The task of synthesizing the DNA was less about inspiration and more about perspiration. They divided the sequence of the donor genome into a little over a thousand 1080 base pair long segments or cassettes and had the company Blue Heron synthesize these cassettes from scratch. Venter’s group then combined these cassettes into a hundred nine 10,000 base pair long assemblies, combined these into eleven 100,000 base pair assemblies, which were then joined into the circular genome that was transplanted. The whole procedure was only possible because of half a century of molecular biology know how.
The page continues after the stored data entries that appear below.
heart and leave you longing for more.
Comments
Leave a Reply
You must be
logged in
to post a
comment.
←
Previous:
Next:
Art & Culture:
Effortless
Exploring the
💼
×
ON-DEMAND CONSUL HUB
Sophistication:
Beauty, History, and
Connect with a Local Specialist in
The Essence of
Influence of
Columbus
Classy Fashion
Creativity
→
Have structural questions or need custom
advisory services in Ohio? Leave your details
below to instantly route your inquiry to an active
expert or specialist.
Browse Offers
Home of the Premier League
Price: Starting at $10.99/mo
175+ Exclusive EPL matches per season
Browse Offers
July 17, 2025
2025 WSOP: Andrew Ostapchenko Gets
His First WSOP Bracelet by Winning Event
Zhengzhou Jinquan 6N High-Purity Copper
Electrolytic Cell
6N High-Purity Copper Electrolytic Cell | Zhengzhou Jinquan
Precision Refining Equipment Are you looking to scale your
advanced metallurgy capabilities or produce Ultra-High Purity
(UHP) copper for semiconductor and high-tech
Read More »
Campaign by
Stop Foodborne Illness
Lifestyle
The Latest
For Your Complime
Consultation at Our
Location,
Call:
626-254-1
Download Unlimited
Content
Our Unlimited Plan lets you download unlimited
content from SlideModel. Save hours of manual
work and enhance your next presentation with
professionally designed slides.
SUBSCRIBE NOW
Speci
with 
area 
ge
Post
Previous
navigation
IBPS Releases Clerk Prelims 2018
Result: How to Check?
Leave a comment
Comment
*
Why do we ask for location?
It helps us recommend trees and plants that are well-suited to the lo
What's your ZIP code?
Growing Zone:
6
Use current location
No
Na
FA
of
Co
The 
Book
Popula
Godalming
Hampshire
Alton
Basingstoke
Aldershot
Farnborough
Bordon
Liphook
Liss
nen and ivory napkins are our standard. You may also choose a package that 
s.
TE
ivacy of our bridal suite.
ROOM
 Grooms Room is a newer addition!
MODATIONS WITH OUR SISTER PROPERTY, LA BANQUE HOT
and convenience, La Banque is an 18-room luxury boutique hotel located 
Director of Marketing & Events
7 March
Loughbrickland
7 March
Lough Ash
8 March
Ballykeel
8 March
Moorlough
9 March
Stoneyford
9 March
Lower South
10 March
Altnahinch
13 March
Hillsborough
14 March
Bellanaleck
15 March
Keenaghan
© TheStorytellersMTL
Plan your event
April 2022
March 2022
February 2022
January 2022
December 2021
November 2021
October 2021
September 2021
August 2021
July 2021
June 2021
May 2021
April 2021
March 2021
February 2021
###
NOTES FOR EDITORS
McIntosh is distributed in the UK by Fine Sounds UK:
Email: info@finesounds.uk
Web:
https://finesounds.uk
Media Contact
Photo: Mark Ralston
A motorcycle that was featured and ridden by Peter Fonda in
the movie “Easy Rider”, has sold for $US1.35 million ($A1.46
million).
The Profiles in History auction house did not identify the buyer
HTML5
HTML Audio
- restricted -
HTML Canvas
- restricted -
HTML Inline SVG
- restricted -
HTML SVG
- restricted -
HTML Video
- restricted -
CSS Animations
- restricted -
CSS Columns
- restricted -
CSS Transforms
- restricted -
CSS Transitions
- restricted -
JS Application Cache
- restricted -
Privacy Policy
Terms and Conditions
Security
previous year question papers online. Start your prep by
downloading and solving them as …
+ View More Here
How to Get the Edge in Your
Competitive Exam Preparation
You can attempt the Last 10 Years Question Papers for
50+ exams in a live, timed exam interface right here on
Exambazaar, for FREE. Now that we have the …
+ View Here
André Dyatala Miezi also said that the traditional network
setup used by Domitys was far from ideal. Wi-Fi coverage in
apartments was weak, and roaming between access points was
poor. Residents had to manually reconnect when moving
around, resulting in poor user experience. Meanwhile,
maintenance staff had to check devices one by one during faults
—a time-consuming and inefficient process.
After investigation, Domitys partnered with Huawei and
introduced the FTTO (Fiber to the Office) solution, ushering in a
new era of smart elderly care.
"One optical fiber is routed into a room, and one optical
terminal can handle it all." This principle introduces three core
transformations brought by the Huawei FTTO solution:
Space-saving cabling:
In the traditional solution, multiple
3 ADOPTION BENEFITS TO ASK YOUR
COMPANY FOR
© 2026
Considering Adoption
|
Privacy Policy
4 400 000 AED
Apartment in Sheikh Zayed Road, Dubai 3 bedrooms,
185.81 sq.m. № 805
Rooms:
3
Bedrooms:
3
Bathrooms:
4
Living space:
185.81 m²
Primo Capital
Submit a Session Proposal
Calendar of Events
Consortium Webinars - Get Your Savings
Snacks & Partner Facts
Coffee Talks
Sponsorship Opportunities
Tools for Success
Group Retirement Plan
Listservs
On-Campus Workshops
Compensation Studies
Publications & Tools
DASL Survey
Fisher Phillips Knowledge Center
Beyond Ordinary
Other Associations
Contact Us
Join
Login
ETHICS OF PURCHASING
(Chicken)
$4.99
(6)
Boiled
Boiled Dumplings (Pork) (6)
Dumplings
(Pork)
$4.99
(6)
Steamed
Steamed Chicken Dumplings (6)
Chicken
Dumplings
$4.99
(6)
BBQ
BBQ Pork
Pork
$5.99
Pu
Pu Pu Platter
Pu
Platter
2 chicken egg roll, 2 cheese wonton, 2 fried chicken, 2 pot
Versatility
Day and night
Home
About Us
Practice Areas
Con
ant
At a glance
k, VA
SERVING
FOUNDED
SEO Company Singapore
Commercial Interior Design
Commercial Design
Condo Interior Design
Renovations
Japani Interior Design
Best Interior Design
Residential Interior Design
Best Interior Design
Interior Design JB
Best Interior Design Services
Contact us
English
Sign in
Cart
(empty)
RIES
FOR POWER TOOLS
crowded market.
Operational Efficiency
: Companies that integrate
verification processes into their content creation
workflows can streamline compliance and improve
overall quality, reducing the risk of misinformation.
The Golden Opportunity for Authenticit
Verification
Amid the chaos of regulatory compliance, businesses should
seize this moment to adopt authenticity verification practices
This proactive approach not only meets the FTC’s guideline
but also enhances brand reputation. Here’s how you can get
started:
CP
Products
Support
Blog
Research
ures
I don’t think that this achievement represents a major transitional moment for society or even science. The hype is that this now allows us to design synthetic bacteria that secretes gasoline or can clean up oil spills. However, in reality this just provides another means to achieve those ends. Prior to this work, people would insert and delete genes in existing organisms to attain some end. For instance, human insulin has been produced by bacterial cells for three decades by genetically manipulating genes. Now, instead of swapping genes in and out, they can synthesize the entire genome. The difference is the same as that between building a new house versus renovating an old house. If you only want a bigger kitchen or bathroom, then its best to renovate. If you want an entirely new floor plan then it might be better to build from scratch. However, just as new houses don’t look that much different from existing houses, I think this will be true of synthetic cells as well. We simply do not understand enough (and perhaps never can from a computational complexity point of view) to be able to design ab initio life forms that are completely independent of what already exists. Hence, our forays into synthetic biology will likely always involve some form of modification to existing life forms. It then becomes a question of expediency and cost whether you build from scratch or renovate.